The impact of different spacings in eucalypts on an 18-year rotation may be calculated using estimates of tree volume and heartwood volume production. Although the vertical development of heartwood within the tree was not studied here, it was sufficiently reported in previous studies as closely following the tree profile (Gominho and Pereira 2005; Morais and Pereira 2007). A tree volume equation developed by Tomé et al. (2007) with data that represent the entire area of eucalypt plantations in Portugal was used and applied to estimate total stemwood volume and heartwood volume using as input variables, respectively, tree diameter at breast height and tree height, and heartwood diameter at breast height and heartwood height were estimated according to Morais and Pereira (2007).
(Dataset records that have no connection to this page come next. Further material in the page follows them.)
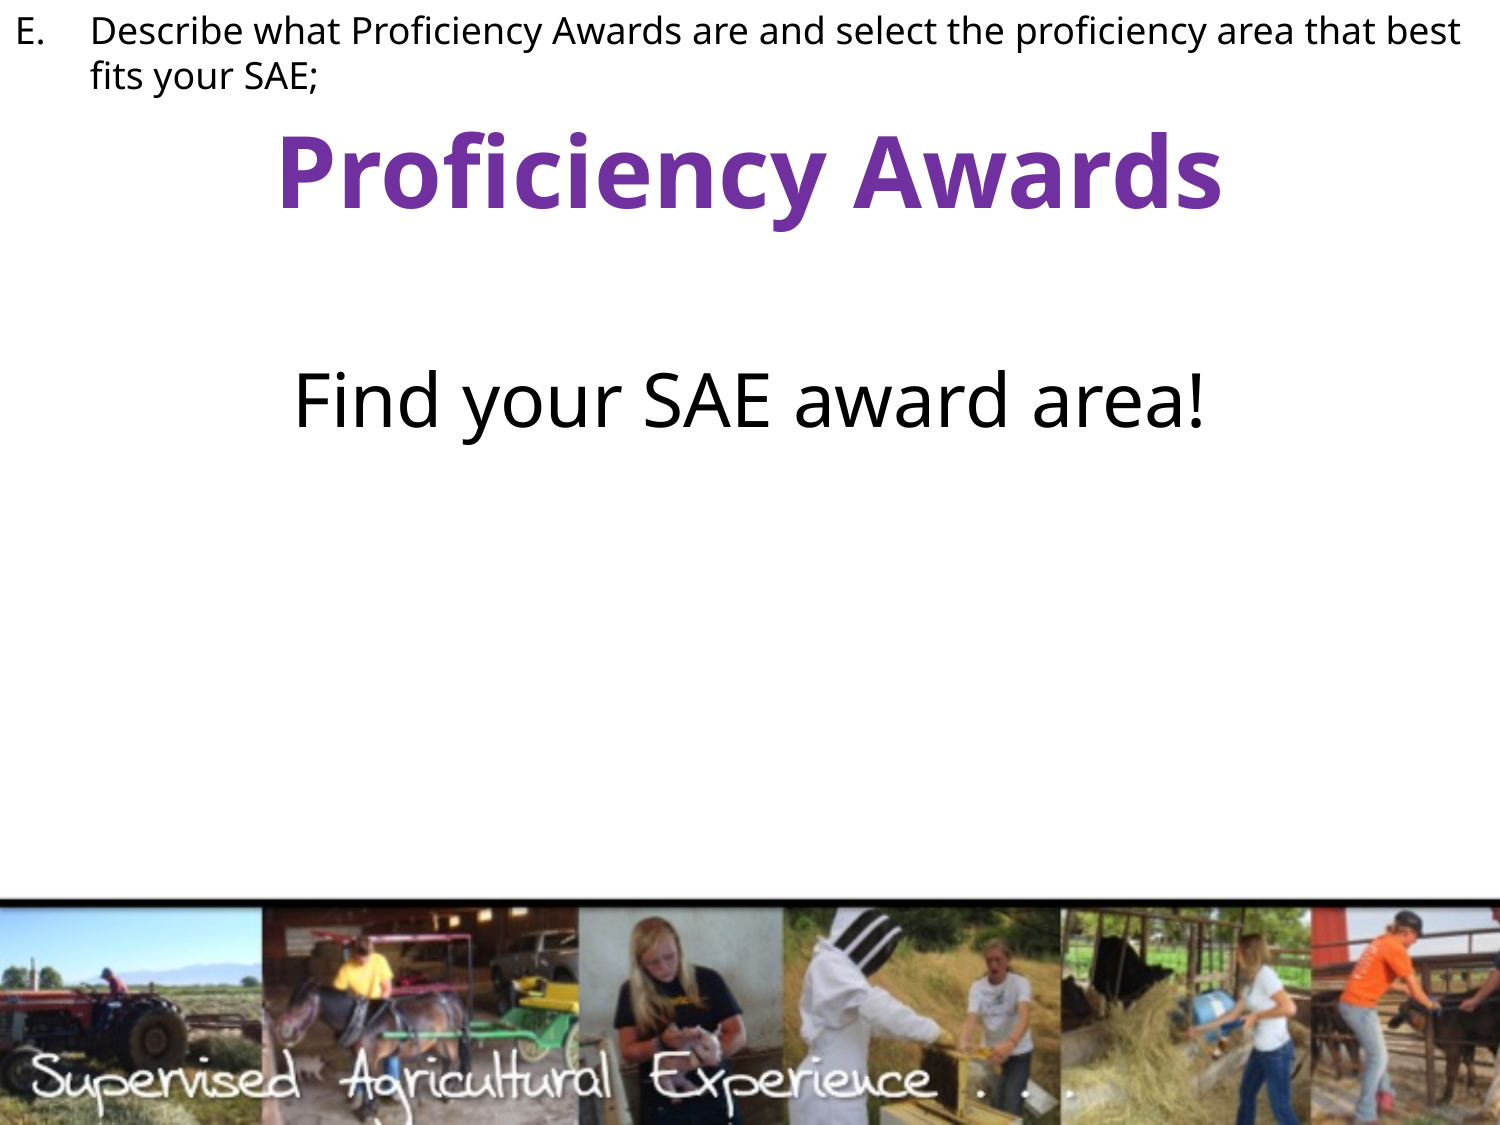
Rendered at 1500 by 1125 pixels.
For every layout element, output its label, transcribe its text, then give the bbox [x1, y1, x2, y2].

title Proficiency Awards [75, 105, 1425, 263]
picture [0, 105, 1500, 1125]
text_box Describe what Proficiency Awards are and select the proficiency area that best fits your SAE; [0, 0, 1500, 105]
list Find your SAE award area! [75, 362, 1425, 955]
The estimates obtained are reported in Table 3 for different theoretical stand densities corresponding to the initial planting density, i.e. without tree mortality. Heartwood represents 33.5% of the total stemwood volume production in the 3 × 2 spacing and 36.4% in the 4 × 5 spacing, showing that spacing has an impact on the heartwood-to-sapwood ratio of stemwood production. Although the difference between the various spacings in the range studied here was not very pronounced, better stemwood quality for pulping is achieved in the closer spacings as regards a lower proportion of heartwood.

Table 3 Theoretical stand production estimates of total stemwood, heartwood and sapwood volumes for 18-year-old Eucalyptus globulus trees with five different spacings (considering no mortality during the rotation), using the individual tree model of Tomé et al. (2007), the diameter at breast height of tree and heartwood measured in this study and the heartwood height calculated from total tree height using the model given by Morais and Pereira (2007)

Conclusions

Eucalyptus globulus trees at 18 years of age possess a considerable proportion of heartwood at breast height that is very highly and positively correlated with stem diameter. By contrast, sapwood width is relatively independent of tree dimensions. This means that more heartwood is found in larger trees and that forest practices aiming at increasing individual tree radial growth also increase heartwood. Spacing impacts tree dimensions and therefore heartwood quantity. Trees grown with lower plant densities will have more heartwood than those grown with higher plant densities and the balance of sapwood and heartwood production on a unit area basis should be considered when planning initial spacing.